L'association Greenhouse
Vous êtes très impliqué dans l'association Greenhouse qui organise régulièrement des expositions d'artistes et designers. Comment a débuté cette aventure ?

GB : Pendant notre scolarité, nous donnions des coups de main. Nous nous sommes vraiment impliqués fin 2006. A l'époque, l'artiste Emmanuel Louisgrand, qui est à l'origine de Greenhouse, et sa compagne Elisabeth Poncet nous ont invité à produire un projet avec eux pendant la Biennale de design. Nous avons travaillé sous forme de maquette, sur l'aménagement d'une friche attenante à l'atelier. C'est à cette occasion que nous avons conçu Le Ponton, une plateforme en bois qui permet d'avoir une vue sur l'espace extérieur de la friche et sur l'espace d'exposition où nous montrions la maquette du projet.

HD : Au départ, Emmanuel était seul et organisait des expositions de manière ponctuelle. A peu près au moment où nous l'avons rejoint, l'association a eu un soutien de la ville. Elle bénéficie aussi depuis deux ans des subventions de la Région et de la DRAC Rhône-Alpes qui nous ont permis de monter davantage d'évènements.

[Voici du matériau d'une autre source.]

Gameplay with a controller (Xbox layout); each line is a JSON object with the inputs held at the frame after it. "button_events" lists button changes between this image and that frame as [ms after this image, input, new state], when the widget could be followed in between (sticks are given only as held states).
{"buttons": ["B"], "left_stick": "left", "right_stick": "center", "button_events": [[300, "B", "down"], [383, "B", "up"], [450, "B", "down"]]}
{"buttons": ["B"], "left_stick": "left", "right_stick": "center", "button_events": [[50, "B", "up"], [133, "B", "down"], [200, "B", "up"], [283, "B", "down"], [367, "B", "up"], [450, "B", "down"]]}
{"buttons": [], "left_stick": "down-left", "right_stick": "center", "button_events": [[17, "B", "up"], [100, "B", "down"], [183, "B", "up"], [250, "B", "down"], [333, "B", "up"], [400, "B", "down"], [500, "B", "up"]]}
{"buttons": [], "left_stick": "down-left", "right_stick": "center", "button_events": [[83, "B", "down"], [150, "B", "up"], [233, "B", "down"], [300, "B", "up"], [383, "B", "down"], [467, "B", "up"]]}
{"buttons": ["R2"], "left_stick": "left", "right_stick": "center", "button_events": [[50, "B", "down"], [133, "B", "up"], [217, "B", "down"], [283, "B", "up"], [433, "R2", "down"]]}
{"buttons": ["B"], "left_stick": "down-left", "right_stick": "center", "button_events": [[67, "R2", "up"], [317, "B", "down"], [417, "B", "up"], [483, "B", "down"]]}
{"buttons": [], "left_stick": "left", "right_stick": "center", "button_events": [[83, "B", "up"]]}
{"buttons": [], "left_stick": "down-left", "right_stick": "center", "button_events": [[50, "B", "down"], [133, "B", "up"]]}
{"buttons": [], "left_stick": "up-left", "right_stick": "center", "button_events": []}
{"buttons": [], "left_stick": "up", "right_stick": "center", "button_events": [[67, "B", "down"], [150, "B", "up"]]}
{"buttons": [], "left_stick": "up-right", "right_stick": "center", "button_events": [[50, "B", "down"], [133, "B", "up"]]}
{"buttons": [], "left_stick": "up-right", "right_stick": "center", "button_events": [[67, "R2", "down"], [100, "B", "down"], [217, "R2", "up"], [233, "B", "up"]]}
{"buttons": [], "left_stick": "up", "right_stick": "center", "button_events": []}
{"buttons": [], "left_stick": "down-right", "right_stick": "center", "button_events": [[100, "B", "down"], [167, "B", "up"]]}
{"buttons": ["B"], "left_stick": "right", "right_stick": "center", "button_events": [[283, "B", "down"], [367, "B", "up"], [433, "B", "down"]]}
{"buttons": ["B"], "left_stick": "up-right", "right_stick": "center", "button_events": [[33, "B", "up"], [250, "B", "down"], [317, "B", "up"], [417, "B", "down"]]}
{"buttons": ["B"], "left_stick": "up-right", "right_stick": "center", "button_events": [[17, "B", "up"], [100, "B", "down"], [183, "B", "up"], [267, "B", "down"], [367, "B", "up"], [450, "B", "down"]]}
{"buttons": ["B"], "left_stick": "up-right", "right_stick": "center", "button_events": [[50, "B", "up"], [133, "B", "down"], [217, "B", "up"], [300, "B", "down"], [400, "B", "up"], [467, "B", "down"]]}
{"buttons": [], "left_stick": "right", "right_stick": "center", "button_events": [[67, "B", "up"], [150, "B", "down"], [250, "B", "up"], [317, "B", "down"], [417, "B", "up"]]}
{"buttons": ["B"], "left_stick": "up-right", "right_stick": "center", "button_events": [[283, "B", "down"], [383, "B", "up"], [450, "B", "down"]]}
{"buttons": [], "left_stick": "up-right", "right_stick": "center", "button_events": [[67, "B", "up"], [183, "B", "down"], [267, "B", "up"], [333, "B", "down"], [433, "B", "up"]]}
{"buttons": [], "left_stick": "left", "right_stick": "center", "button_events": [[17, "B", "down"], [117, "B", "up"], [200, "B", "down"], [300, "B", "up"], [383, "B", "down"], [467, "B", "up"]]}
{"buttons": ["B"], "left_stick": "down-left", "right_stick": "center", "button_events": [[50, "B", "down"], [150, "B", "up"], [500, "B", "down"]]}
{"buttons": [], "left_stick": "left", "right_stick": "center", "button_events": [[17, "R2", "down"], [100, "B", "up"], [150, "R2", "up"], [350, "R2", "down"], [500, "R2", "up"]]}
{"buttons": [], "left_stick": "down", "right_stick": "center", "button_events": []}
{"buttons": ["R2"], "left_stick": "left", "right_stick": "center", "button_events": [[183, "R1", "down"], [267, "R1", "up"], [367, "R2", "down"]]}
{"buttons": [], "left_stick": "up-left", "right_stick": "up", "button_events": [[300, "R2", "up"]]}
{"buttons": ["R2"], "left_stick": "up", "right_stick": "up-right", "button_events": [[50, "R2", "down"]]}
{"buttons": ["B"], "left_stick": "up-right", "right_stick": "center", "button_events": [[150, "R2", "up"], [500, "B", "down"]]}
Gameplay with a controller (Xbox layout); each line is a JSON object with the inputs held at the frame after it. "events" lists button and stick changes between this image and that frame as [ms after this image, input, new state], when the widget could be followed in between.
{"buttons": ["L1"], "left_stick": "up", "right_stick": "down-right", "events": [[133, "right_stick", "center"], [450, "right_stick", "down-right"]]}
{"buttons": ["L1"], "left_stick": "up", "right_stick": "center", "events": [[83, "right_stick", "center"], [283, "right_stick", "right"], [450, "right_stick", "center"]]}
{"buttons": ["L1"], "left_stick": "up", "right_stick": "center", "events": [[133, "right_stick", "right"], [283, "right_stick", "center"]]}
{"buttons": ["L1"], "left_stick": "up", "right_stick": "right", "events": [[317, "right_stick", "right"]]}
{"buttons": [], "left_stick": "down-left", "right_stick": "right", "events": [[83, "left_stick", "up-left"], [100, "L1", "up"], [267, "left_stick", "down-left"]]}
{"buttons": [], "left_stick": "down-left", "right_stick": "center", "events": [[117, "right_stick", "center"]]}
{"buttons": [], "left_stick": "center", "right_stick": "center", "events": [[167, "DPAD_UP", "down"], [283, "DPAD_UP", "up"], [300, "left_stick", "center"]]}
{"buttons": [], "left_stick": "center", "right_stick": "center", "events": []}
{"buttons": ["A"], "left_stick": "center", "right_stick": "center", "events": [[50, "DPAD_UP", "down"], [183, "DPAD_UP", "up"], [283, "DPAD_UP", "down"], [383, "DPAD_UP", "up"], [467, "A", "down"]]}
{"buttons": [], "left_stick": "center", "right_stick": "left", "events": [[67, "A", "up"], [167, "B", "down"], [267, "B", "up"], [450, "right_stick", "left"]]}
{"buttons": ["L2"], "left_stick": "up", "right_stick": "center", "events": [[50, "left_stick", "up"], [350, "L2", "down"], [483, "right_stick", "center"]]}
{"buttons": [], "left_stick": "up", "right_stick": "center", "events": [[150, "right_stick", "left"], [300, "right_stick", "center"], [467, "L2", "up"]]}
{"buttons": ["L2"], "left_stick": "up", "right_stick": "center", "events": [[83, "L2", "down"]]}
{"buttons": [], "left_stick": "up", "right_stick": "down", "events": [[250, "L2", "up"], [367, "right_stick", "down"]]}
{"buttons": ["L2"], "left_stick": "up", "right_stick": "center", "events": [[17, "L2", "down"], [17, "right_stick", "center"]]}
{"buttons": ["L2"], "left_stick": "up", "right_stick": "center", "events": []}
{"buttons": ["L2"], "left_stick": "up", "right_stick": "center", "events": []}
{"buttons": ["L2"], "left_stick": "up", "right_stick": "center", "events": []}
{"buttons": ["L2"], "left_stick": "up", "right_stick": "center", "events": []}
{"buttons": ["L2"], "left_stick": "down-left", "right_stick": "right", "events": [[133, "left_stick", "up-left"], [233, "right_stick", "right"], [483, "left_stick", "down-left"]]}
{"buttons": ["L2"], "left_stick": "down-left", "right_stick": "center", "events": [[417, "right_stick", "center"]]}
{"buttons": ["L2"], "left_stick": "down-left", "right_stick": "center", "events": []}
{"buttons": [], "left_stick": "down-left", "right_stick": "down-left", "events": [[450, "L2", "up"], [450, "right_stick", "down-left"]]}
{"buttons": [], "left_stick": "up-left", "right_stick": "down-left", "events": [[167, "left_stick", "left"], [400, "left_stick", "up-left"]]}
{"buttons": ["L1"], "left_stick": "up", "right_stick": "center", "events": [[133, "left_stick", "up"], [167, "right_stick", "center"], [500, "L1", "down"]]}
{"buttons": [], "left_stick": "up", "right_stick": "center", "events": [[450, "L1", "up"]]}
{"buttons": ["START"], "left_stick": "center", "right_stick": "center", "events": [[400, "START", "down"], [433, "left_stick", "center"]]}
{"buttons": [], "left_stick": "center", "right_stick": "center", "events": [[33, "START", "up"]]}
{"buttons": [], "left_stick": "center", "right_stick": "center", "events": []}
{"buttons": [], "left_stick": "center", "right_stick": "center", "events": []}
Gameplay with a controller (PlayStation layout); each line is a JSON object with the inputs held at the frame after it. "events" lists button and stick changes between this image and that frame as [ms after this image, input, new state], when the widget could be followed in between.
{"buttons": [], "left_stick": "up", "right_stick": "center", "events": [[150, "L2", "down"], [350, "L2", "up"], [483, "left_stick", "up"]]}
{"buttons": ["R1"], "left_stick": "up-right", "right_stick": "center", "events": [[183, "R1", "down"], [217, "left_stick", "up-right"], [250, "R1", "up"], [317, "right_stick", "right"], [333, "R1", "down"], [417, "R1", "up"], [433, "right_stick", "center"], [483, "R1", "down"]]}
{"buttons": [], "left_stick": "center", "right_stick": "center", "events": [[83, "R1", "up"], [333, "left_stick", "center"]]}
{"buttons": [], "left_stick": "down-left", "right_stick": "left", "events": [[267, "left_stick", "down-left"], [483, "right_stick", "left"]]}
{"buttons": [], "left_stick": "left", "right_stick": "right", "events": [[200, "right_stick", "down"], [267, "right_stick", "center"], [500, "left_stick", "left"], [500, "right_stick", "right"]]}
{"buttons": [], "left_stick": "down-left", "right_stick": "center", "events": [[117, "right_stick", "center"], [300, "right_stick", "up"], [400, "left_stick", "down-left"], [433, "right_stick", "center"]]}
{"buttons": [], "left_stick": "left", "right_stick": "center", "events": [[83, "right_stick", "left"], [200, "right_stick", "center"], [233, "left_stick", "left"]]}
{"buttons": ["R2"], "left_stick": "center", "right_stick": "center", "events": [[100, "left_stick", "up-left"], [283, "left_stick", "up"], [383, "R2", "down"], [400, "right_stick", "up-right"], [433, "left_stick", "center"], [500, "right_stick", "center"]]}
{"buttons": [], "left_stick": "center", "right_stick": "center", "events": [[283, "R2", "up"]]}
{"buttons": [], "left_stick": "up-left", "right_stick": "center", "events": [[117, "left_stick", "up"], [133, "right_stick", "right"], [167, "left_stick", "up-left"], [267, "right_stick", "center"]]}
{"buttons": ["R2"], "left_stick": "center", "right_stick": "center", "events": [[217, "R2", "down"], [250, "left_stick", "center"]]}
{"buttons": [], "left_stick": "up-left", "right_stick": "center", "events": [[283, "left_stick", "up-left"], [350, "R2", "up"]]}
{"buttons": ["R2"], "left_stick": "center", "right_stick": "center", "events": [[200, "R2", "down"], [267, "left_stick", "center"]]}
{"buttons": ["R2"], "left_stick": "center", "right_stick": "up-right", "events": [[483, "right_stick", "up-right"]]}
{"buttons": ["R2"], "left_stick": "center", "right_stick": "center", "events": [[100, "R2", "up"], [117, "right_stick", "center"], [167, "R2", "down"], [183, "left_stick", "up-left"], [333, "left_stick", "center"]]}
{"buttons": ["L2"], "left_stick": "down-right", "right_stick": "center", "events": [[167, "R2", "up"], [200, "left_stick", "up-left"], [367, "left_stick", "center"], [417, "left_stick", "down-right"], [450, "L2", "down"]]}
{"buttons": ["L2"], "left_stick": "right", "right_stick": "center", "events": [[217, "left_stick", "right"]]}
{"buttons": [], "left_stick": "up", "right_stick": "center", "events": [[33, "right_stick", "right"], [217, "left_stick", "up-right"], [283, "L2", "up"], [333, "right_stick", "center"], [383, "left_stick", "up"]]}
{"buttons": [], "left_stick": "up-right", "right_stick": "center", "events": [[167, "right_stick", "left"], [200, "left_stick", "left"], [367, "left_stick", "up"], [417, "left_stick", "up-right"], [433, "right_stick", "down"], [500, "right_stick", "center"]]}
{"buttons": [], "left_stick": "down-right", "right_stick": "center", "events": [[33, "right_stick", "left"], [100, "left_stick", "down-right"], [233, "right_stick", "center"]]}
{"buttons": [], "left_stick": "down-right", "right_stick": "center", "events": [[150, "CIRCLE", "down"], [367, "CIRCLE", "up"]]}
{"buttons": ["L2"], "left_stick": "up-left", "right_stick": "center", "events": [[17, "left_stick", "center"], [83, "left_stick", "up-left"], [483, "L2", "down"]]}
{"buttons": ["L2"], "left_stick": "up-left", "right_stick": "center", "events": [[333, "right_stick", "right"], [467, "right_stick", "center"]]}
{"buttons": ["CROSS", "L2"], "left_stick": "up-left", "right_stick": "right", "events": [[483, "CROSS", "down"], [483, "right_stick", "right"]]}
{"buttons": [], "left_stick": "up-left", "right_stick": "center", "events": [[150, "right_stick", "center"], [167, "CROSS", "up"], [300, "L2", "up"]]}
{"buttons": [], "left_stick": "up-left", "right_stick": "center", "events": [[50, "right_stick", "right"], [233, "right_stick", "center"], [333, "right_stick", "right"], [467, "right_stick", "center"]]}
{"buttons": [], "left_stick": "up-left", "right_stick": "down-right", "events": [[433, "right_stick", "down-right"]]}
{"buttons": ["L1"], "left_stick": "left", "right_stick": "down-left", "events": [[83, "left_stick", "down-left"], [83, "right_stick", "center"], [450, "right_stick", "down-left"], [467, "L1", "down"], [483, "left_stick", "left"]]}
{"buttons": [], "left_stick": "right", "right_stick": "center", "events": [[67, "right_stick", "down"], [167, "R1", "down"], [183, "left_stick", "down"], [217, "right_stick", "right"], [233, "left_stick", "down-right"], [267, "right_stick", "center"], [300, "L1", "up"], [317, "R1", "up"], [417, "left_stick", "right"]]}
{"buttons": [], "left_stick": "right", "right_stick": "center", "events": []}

Que représente à vos yeux Greenhouse ?

GB : Nous avons d'emblée eu le sentiment que dans ce cadre, on pouvait projeter un univers, le construire à plusieurs. Au tout début, il y avait l'envie de travailler avec des artistes, d'échanger sur nos pratiques de création.

HD : L'association permet d'inviter des gens, de faire des rencontres qui nous nourrissent.

GB : Designer, c'est une profession dans laquelle on est souvent seul. Greenhouse est une sorte d'antidote. C'est un lieu que l'on a construit pour palier des manques, faire exister un réseau.